ScandaleVoilà ce que vous mangez
Les chevaux roumains qui ont fini en lasagnes sont vieux et ont souvent été maltraités. C'est leur abondance qui a fait chuter le prix de leur viande.
- par
- Victor Fingal

Le constat est affligeant. Les chevaux roumains sont conduits à l'abattoir après une existence sans ménagement de bêtes de somme ou de trait. Ils sont tués une fois au bout du rouleau. C'est leur viande qui a fini dans des lasagnes vendues «pur bœuf». En Roumanie, il n'y a pratiquement pas d'élevages spécifiques de chevaux destinés à la boucherie. Mais pour expliquer la ruée des traders sur la viande de canasson roumain, une seule explication s'impose: son prix.

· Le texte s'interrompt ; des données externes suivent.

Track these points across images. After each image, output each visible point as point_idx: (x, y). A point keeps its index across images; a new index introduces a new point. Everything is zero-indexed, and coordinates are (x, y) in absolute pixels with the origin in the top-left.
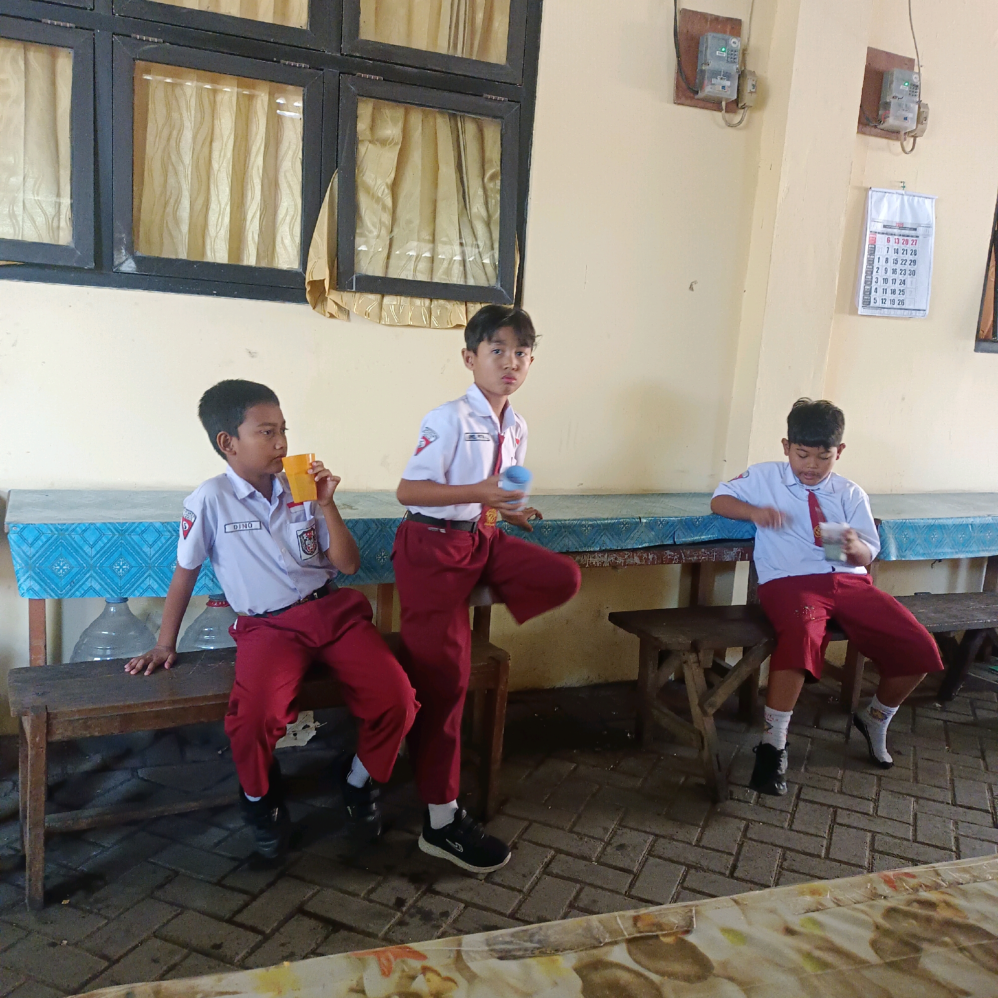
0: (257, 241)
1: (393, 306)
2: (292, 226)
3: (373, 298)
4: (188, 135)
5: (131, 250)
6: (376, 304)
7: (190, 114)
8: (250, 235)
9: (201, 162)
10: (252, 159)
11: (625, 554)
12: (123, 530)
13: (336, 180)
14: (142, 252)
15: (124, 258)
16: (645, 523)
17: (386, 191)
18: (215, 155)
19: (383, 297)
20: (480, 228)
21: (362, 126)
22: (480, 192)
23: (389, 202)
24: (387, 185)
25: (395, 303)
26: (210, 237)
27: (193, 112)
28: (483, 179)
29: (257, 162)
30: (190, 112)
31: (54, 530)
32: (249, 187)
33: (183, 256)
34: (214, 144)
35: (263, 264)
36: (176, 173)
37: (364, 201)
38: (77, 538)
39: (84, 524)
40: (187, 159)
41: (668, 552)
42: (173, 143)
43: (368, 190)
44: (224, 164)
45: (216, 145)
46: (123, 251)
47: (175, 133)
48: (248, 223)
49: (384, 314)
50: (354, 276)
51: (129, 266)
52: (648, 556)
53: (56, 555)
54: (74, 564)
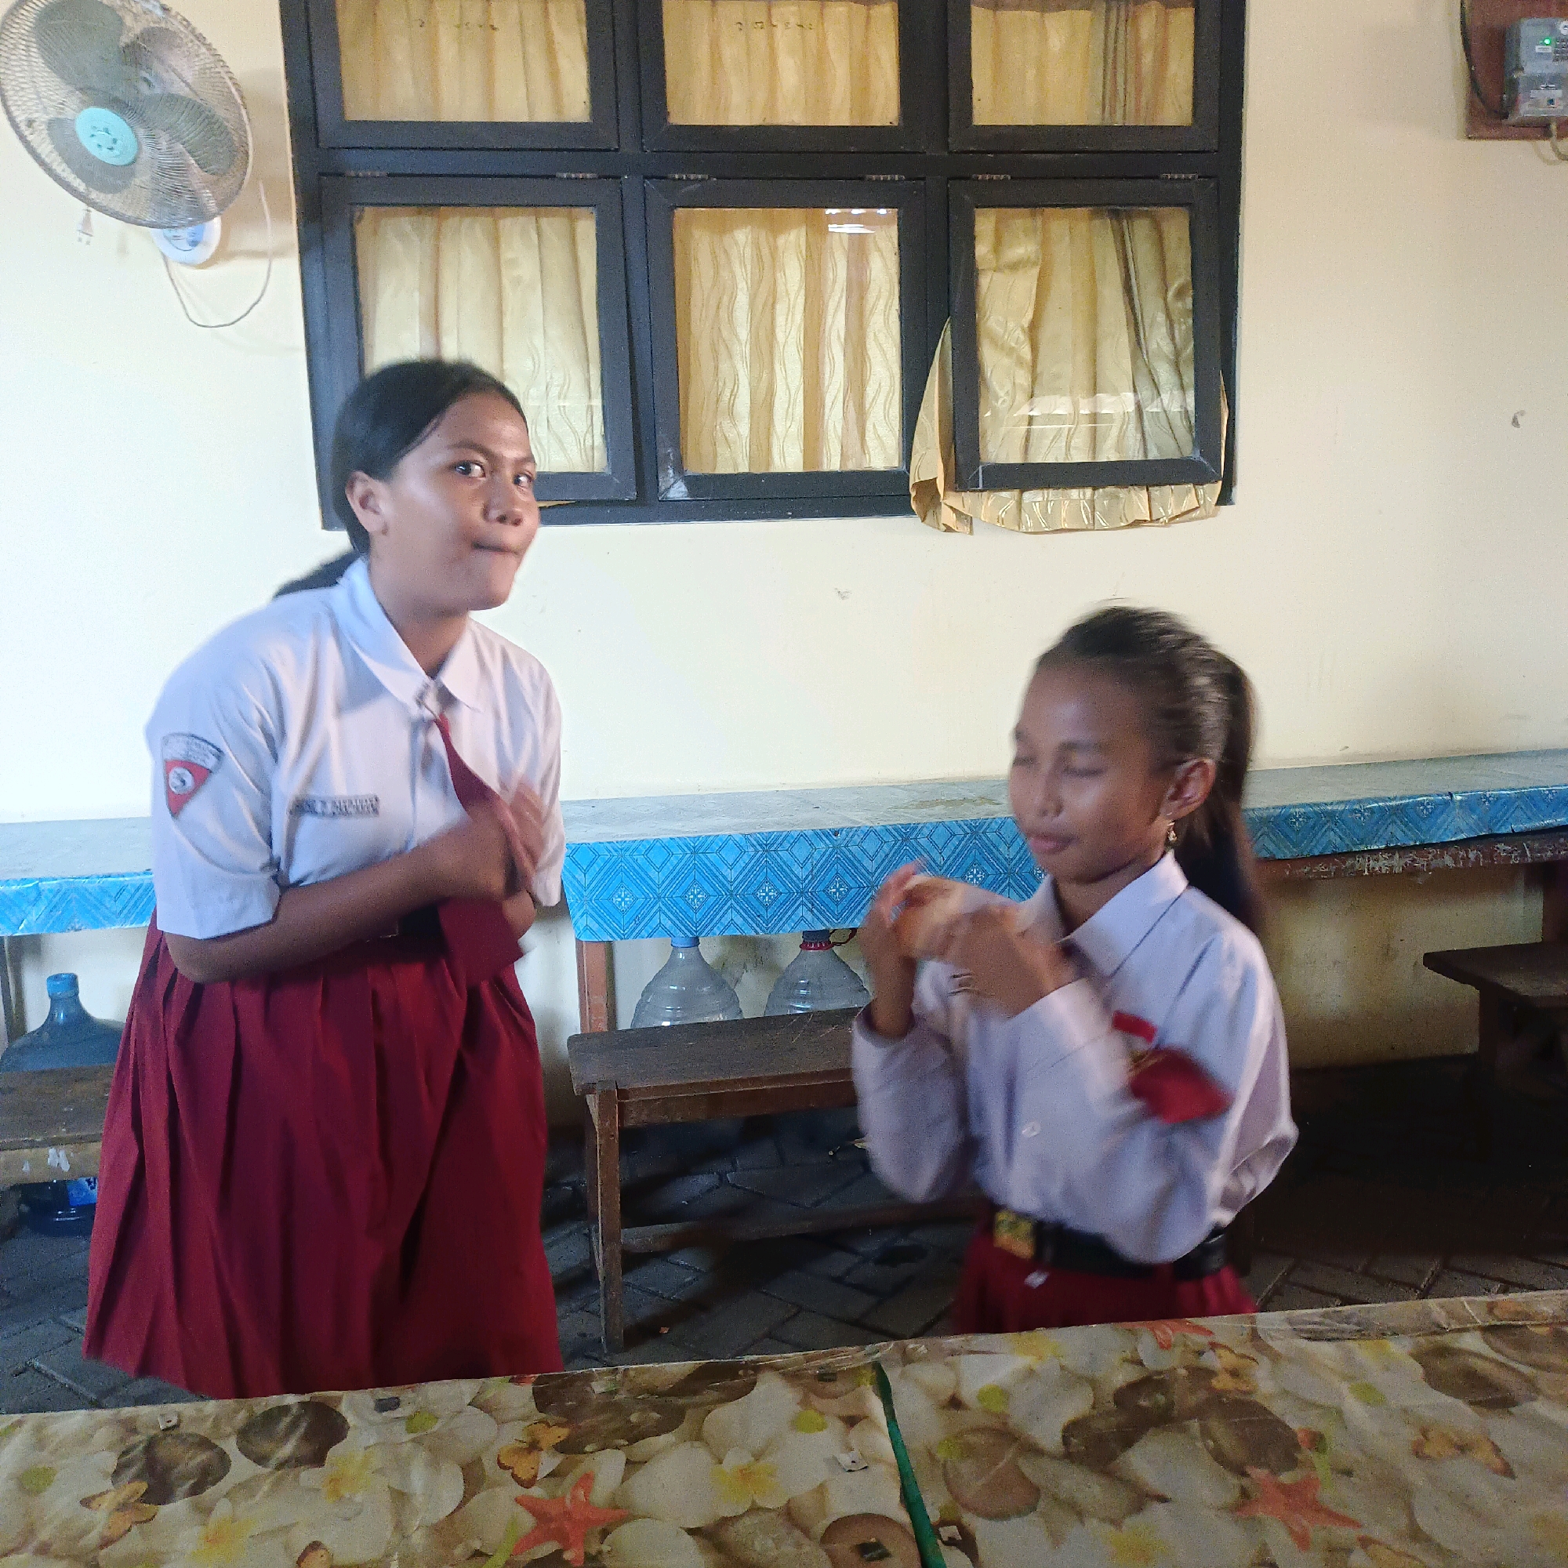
0: (840, 434)
1: (1037, 504)
2: (887, 406)
3: (1008, 496)
4: (742, 299)
5: (679, 468)
6: (1012, 503)
7: (746, 271)
8: (831, 427)
9: (762, 333)
10: (829, 320)
11: (1429, 853)
12: (697, 848)
13: (949, 333)
14: (693, 468)
15: (672, 481)
16: (1461, 801)
17: (1022, 337)
18: (780, 320)
19: (1022, 492)
20: (1165, 374)
21: (982, 250)
22: (1161, 318)
23: (1026, 352)
24: (1023, 329)
25: (1040, 499)
26: (778, 437)
27: (749, 267)
28: (1165, 299)
29: (836, 323)
30: (745, 266)
31: (612, 850)
32: (827, 360)
33: (744, 468)
34: (778, 306)
35: (851, 466)
36: (730, 357)
37: (989, 356)
38: (641, 859)
39: (648, 841)
40: (743, 333)
41: (1501, 846)
42: (723, 314)
43: (994, 342)
44: (793, 333)
45: (781, 308)
46: (671, 471)
47: (725, 299)
48: (827, 410)
49: (1025, 516)
50: (980, 467)
51: (678, 491)
52: (1467, 852)
53: (616, 883)
54: (638, 894)
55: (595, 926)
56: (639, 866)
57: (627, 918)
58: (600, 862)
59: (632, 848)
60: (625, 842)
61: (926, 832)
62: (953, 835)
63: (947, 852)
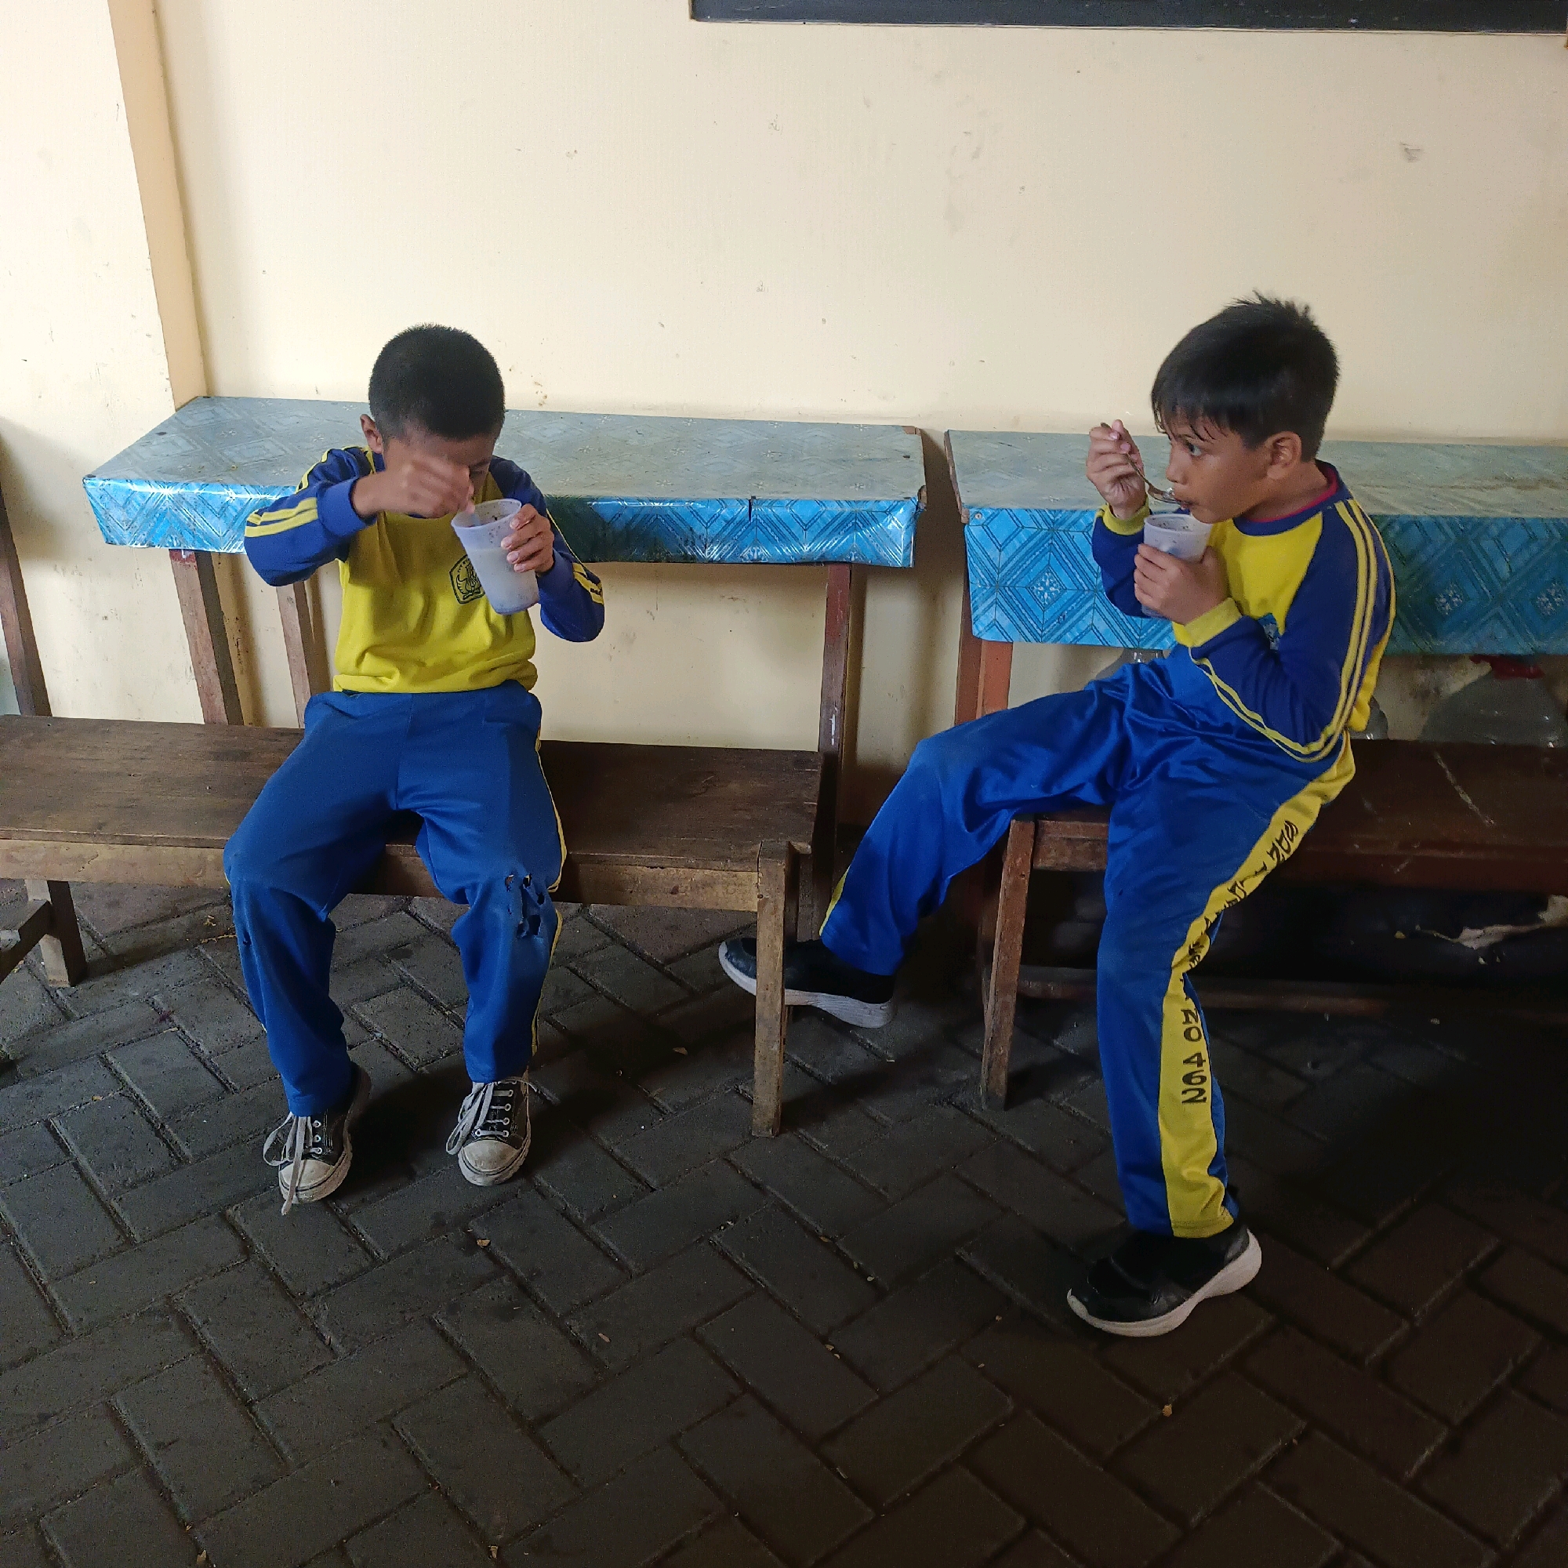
31: (1041, 521)
53: (1040, 566)
54: (1066, 581)
55: (1005, 622)
56: (1074, 544)
57: (1048, 614)
58: (1023, 536)
59: (1070, 521)
60: (1061, 511)
61: (1494, 530)
62: (1533, 538)
63: (1520, 561)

Le prix des chevaux dégringole
«Une loi en vigueur depuis 2009 interdit la présence de chevaux sur les routes principales», explique José Bové, député d'Europe Ecologie à Bruxelles. Même si elle n'est pas partout respectée, cette loi a considérablement fait augmenter la masse de bêtes destinée à la boucherie. Conséquence: les prix ont dégringolé. «Un cheval se vend actuellement entre 300 et 400 euros, poursuit le député, c'est moitié moins qu'il y a trois ans.» Résultat pour les traders: la viande de cheval est vendue entre 50 centimes et 1 euro le kilo, contre 3,50 à 4 euros pour la viande de bœuf.
Mais sur le fond de la fraude, José Bové ne croit pas à la mauvaise foi des Roumains. «La Commission européenne est arrivée à la conclusion que l'étiquetage était correct à la sortie des abattoirs», relève-t-il. Un avis qui rejoint les propos de Julian Cazacut, directeur de l'abattoir Doly-Com montré du doigt dans le nord de la Roumanie: «Nous avons vendu du cheval, quelqu'un sur le trajet a changé l'étiquette.»
Scènes révoltantes
Reste que les conditions d'existence de ces bêtes sont souvent révoltantes. «J'ai vu une jument qui venait de mettre bas et que l'on obligeait à tirer un lourd chariot. Quant au poulain, il avait été jeté vivant par-dessus la marchandise transportée», souligne Susanna Wachtl, de la Fondation Susanna-Eleonora à Coppet (VD) qui tente de soulager les souffrances des chevaux du nord de la Roumanie. Des scènes de ce genre, elle en a vu des centaines. «Partout nous sommes confrontés à la maltraitance. Les chevaux proviennent de l'est de l'Europe, cela va du pur-sang vieillissant à l'animal de trait», ajoute-t-elle. Et ce sont ces mêmes animaux qui ont fini en lasagne.
Pour leur venir en aide, des membres de la fondation sillonnent le pays avec une «clinique roulante», un break qui contient une petite équipe composée d'un chauffeur, d'un vétérinaire et parfois d'un maréchal-ferrant. «Dans cette région proche de la Moldavie, le marché des chevaux est essentiellement entre les mains des Roms. Il n'y a pas d'élevage spécifique pour l'abattage», poursuit la membre de la fondation.
C'est vrai. Même dans le reste du pays l'élevage de chevaux destiné uniquement à la boucherie est quasi inexistant. La raison? Le grand nombre de chevaux utilisés encore comme aide aux travaux des champs ou aux transports dans un pays pauvre où les routes sont encore souvent en terre battue.